Firefighters say it’s a task that requires multiple people from someone to work the saw or ax, a person to back them up, and a firefighter to retrieve more equipment from the truck.
“Nothing that we do is a single firefighter job. Everything we do requires the work of a team and this training is no exception,” said Joe Hogan, a captain with the Des Moines Fire Department.
This training comes at a time when there are questions as to whether the department has enough staff to handle a growing amount of calls.
The issue was brought to light Tuesday when a shooting victim arrived walked into a station without a medic on hand.
Des Moines Fire Union President Joe Van Haalen says the department currently has 283 bodies and as few as 60 firefighters per shift due to vacation, injury, and military leave. Van Haalen would like to see the fire department operate at between 315-320 employees with 82 firefighters per shift.
“We’re going to have to get some more people on the fire department. That’s probably the top priority. At the same time, we need to do a better job allocating the resources we have today. We have problems staffing our specialty teams, wet teams, rescue teams on a regular basis,” Van Haalen told Channel 13 News.

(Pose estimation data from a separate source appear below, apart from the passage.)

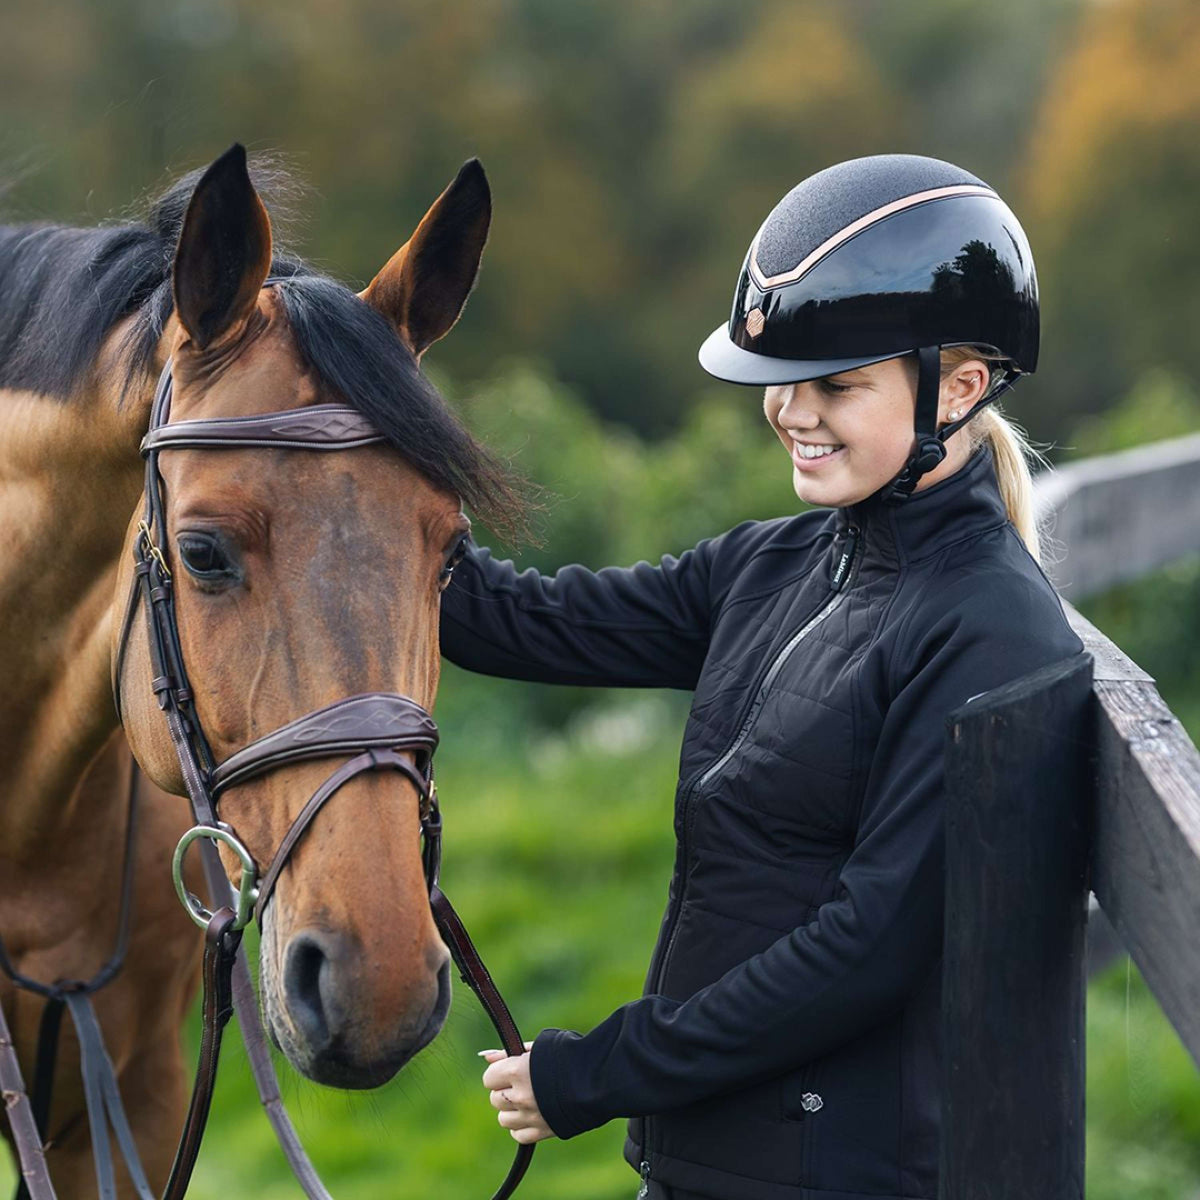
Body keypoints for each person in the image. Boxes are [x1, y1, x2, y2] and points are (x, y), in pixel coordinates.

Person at [446, 153, 1087, 1200]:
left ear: (960, 387)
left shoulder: (991, 634)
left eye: (836, 385)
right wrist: (352, 454)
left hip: (834, 1178)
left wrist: (599, 1072)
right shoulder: (777, 562)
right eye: (780, 380)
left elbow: (863, 951)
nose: (792, 410)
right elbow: (522, 622)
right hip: (712, 1161)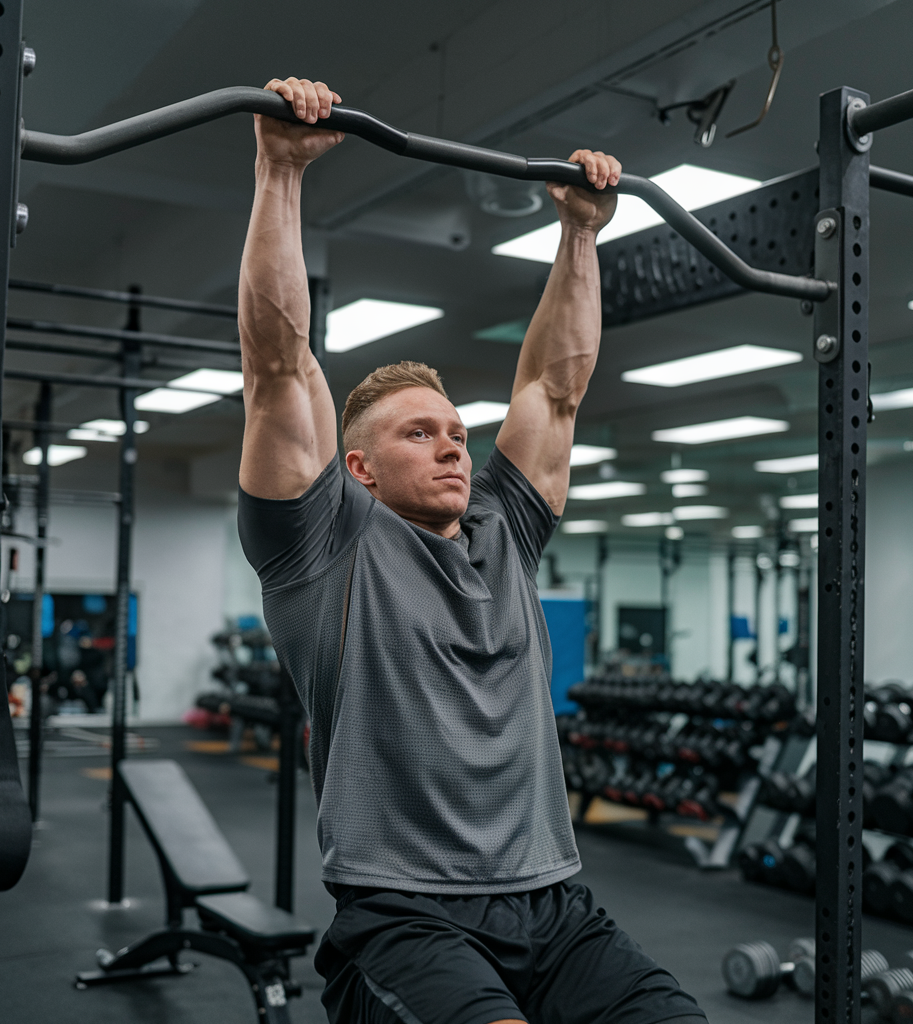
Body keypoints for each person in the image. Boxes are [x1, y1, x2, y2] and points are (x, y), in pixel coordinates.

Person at [237, 76, 707, 1024]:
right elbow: (278, 368)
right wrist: (280, 169)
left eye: (457, 430)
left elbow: (554, 390)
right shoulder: (324, 549)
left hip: (555, 906)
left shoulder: (505, 531)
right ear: (357, 468)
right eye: (420, 434)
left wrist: (580, 231)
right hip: (406, 917)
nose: (454, 443)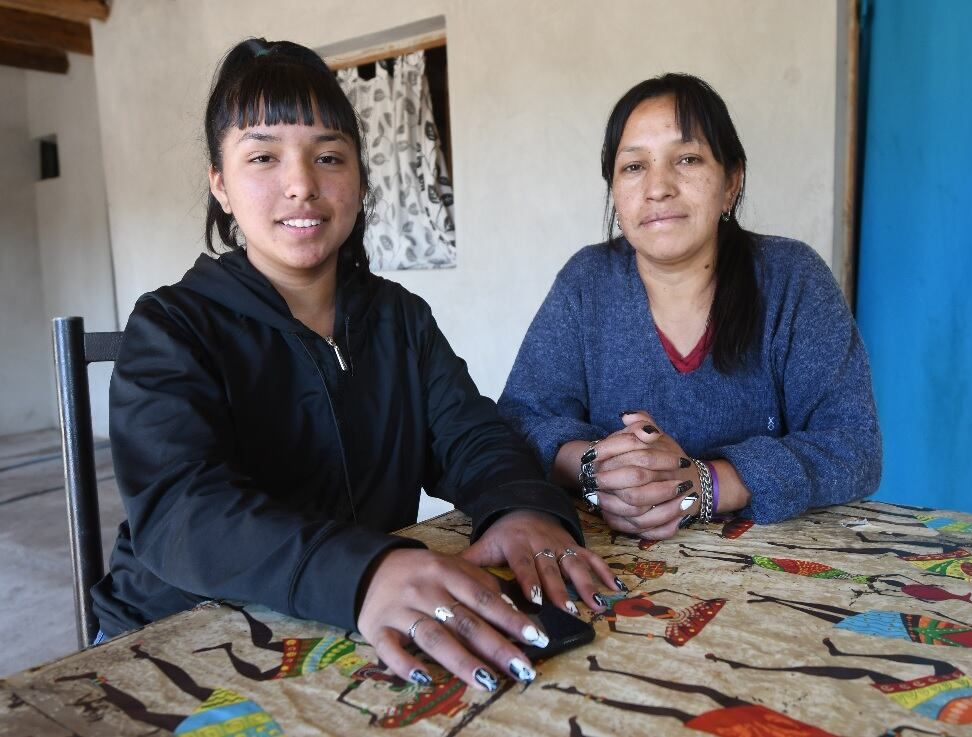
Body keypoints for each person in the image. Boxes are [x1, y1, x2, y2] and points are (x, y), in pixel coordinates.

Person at [91, 38, 617, 693]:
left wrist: (516, 504)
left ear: (360, 179)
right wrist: (364, 571)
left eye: (329, 156)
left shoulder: (399, 318)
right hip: (171, 635)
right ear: (220, 186)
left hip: (341, 635)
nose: (301, 185)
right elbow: (182, 511)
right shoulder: (171, 326)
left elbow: (470, 433)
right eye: (263, 156)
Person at [498, 74, 881, 540]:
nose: (658, 187)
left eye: (687, 159)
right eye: (634, 166)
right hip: (615, 561)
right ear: (614, 190)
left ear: (730, 182)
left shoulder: (792, 277)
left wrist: (706, 484)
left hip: (768, 564)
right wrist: (598, 468)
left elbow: (853, 446)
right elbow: (518, 421)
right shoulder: (586, 282)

While staffing is a concern, the demand on the department isn’t going down.
Van Haalen says as of last week, the department has received nearly 500 more calls than they had at this time last year and it appears the issue of short staffing could get worse before it gets better.
Van Haalen says there are currently 30 firefighters between the ages of 55 and 60 and 100 firefighters within seven years of retirement.
Replacing them isn’t easy as it takes 1-2 years to get someone through training and fire fighters from smaller departments often don’t have the training to jump right into a job in Des Moines.
An official with the Des Moines Fire Department says the issue is being addressed.
A third party company has begun conducting a study, looking into staffing and equipment concerns and how to best allocate what the department already has.
That study is expected to be completed by the end of the year.